*Your goal*: No pictures, nothing altered: return the data below.

(Available data begins)

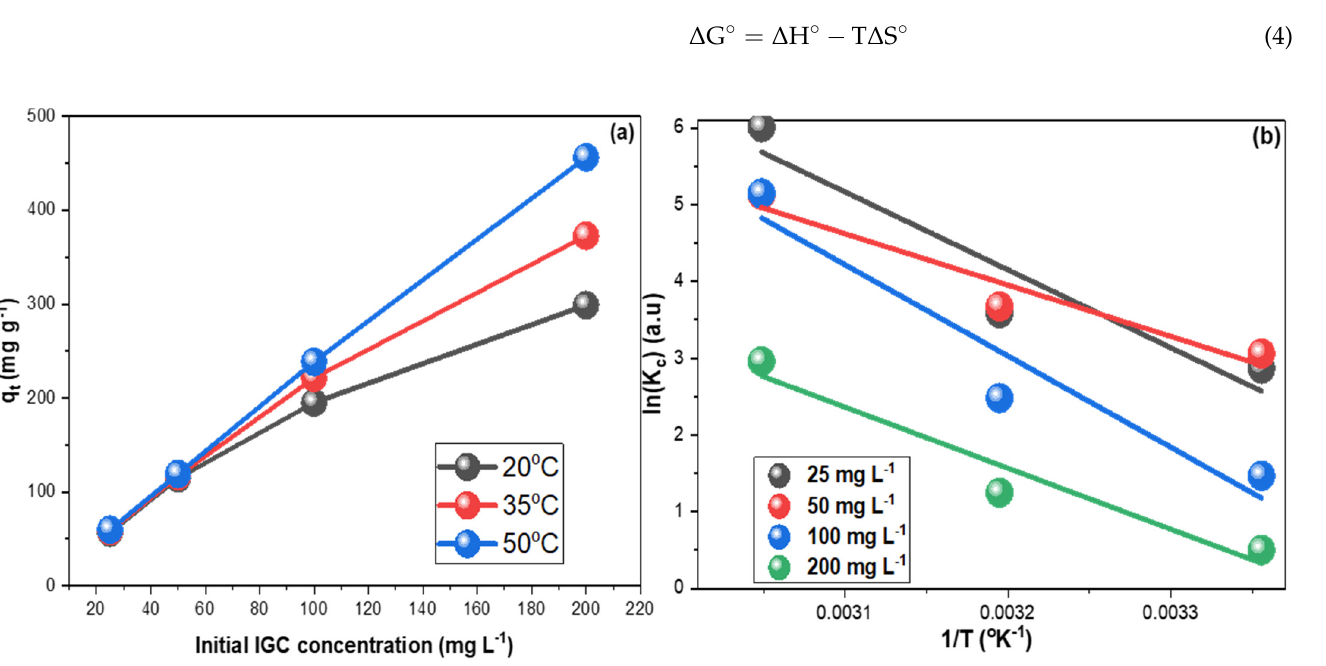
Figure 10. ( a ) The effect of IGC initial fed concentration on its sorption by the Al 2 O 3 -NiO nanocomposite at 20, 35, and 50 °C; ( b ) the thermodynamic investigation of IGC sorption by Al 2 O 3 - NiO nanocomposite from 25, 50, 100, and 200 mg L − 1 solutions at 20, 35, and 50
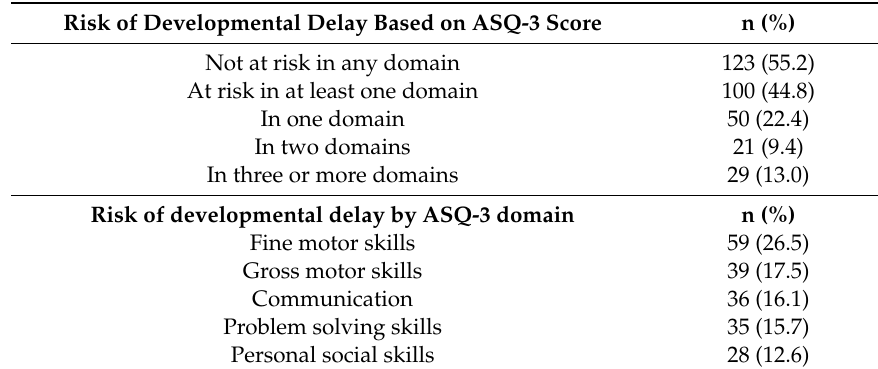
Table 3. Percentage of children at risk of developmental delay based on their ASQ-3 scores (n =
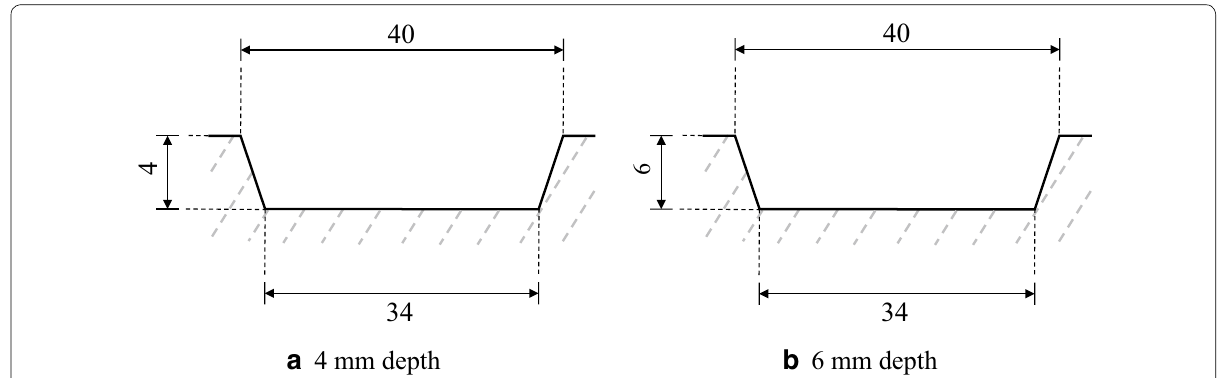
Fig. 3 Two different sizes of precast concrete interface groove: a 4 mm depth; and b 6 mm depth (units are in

(Available data ends)

*Answer to the problem*:
Figure 10. ( a ) The effect of IGC initial fed concentration on its sorption by the Al 2 O 3 -NiO nanocomposite at 20, 35, and 50 °C; ( b ) the thermodynamic investigation of IGC sorption by Al 2 O 3 - NiO nanocomposite from 25, 50, 100, and 200 mg L − 1 solutions at 20, 35, and 50
Table 3. Percentage of children at risk of developmental delay based on their ASQ-3 scores (n =
Fig. 3 Two different sizes of precast concrete interface groove: a 4 mm depth; and b 6 mm depth (units are in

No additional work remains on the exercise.